Pandangan ahli fikih konservatif dalam peran politik laki-laki dan perempuan mengarah pada arti Amar Ma’ruf Nahi Munkar, keduanya punya hak dan kewajiban yang sama. Namun memang dalam arti politik praktis, para ulama masih terdapat perbedaan pendapat (ikhtilaf) dalam penentuan persyaratan perempuan dalam kekuasaan kehakiman.
Dalam hal ini, ketegasan Khadijah menjadikannya sangat terpikat pada dunia intelektual, menyebarkan ilmu pengetahuan yang ia miliki dan melakukan advokasi-advokasi kemanusiaan. Dilansir dari Jabar.nu.or.id, bahwa Khadijah belum menikah sepanjang hidupnya. Ridha Kalalah, penulis buku “A’lam Al Nisa” mengatakan:
وماتت خديجة بنت سحنون وهي بكر في سنة 270 ودفنت حذو أبيها بمقبرتهم المشهورة بهم قرب مقام الصحاب أبي زمعه البلوي رضي الله عنه.
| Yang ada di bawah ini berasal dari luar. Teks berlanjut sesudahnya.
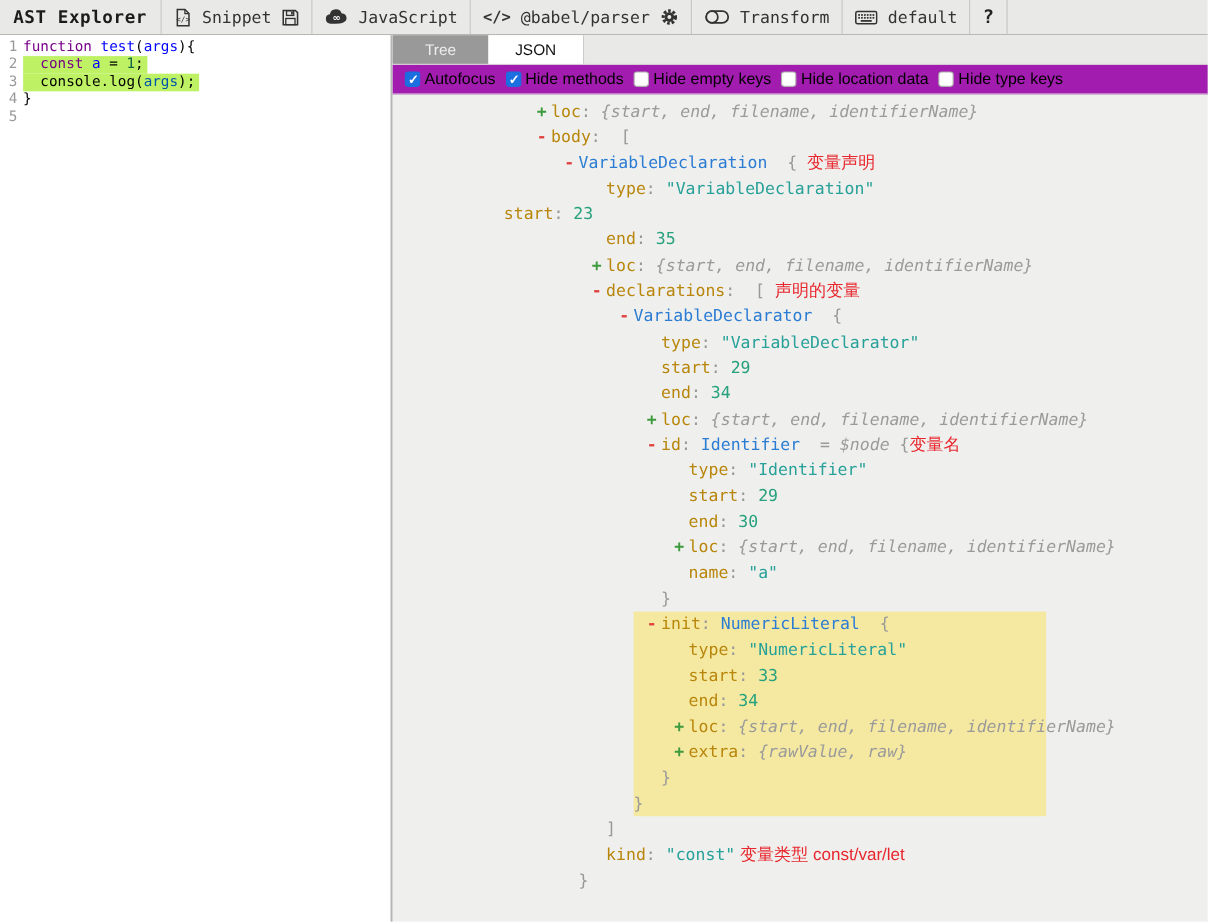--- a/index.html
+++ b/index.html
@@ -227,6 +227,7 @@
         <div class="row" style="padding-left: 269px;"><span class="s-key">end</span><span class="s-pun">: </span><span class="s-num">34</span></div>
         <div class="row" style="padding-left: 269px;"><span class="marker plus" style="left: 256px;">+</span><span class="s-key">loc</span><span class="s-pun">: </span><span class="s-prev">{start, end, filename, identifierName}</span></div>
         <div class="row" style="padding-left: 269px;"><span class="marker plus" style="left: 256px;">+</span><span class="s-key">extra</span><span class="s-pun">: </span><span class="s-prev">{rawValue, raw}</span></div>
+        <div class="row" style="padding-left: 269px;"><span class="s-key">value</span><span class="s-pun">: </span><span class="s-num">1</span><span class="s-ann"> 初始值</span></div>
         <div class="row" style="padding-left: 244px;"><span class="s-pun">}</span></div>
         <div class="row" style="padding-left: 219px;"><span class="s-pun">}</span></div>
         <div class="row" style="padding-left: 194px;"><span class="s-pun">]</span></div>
“Khadijah binti Suhnun, wafat tahun 270 H/885 M dalam keadaan belum menikah, dan dikembumikan di Qairawan, di samping ayah yang dicintai dan mencintainya berdekatan dengan kuburan seorang sahabat Nabi, Abi Za’mah.”
Demikian cuplikan profil Khadijah binti Sahnun yang tumbuh menjadi tokoh perempuan ahli di bidang agama dan politik.